La decisione, adottata su richiesta della procura, è stata trasmessa all’autorità delle telecomunicazioni Tib, nominata dal governo islamico di Ankara. Ma questo provvedimento è solo l’ultimo di una lunga serie di atti che hanno minato fortemente la libertà di espressione nel paese. Risale solo una settimana fa la presentazione di un provvedimento che potrebbe segnare una svolta, in negativo, nel mondo della comunicazione. Il partito tradizionalista Akp del presidente Recep Tayyip Erdogpan, movimento politico di destra che ha ottenuto una larga vittoria nelle elezioni e che in Parlamento ha la maggioranza assoluta, ha proposto che il primo ministro possa censurare una pagina o un sito internet senza che sia necessaria la decisione di un tribunale.

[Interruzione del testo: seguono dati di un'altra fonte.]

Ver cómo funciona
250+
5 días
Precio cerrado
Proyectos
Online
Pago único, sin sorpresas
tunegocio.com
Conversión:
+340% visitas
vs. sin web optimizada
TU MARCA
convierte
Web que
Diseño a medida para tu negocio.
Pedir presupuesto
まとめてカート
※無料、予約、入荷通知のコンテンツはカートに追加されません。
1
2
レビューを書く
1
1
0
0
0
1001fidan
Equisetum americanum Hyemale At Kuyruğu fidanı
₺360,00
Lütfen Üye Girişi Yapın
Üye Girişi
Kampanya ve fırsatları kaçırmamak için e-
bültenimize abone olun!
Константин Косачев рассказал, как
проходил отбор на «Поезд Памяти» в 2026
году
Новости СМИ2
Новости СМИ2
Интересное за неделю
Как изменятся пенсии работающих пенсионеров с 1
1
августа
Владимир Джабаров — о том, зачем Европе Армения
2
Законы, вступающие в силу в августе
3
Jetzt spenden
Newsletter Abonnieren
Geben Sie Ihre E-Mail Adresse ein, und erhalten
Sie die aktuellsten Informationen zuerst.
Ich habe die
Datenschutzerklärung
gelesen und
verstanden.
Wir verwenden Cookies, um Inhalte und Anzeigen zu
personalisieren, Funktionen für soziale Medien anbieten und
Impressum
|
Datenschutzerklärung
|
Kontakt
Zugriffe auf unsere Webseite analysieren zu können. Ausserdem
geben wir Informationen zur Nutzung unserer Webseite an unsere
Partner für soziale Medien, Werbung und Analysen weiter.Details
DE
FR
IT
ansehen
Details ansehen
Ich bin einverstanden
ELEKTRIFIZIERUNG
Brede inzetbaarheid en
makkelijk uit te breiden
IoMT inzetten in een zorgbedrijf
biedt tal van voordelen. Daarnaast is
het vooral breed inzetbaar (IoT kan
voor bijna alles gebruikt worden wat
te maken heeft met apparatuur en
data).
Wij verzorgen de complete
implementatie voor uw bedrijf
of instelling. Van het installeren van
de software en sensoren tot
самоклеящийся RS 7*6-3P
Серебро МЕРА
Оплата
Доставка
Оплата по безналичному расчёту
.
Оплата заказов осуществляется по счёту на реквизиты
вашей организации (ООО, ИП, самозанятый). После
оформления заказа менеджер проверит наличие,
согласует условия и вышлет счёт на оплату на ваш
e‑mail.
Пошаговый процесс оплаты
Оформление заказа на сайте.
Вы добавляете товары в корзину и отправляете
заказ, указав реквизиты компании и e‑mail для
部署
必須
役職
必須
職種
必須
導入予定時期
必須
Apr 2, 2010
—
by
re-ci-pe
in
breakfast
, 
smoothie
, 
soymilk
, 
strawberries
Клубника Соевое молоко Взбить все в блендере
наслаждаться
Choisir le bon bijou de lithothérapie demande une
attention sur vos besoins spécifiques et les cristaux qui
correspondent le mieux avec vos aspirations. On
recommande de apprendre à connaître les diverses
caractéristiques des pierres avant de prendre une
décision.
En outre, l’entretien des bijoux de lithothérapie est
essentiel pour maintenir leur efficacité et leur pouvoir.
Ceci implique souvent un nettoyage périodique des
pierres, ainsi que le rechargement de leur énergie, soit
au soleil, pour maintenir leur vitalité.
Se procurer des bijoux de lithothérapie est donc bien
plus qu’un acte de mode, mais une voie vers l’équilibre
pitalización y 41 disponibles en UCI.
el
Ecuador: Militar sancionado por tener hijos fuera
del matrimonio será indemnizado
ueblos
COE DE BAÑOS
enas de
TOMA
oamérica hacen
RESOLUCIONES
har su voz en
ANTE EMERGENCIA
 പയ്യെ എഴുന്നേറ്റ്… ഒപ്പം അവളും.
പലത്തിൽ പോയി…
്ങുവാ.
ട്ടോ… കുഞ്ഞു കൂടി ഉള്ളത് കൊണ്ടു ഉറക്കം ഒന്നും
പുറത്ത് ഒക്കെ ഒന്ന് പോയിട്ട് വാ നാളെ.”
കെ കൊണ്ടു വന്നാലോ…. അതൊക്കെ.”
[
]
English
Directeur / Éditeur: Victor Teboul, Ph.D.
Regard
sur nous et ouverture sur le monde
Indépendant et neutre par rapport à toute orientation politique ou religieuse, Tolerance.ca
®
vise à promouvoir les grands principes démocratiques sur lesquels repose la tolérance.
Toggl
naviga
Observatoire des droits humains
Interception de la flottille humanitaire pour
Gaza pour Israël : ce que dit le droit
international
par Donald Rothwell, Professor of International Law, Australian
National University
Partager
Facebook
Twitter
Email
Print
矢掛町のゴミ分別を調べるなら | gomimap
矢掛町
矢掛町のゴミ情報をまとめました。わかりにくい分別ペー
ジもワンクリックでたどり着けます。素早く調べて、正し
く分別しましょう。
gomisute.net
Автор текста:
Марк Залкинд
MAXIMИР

Il destino di una pagina Facebook è, quindi, è nei fatti in mano alla discrezione del politico di turno. In arrivo centinaia di possibili ban per siti e pagine che possano ledere l’immagine del profeta Maometto. “Insultare il profeta non può rientrare nella libertà di espressione dei media – ha dichiarato l’avvocato turco – Ercan Ezgin, nella denuncia alla base della sentenza di sequestro. Questo fumetto provoca miliardi di musulmani – aggiunge- perché non dovrebbe mai essere consentito raffigurare il nostro profeta come se stesse piangendo”.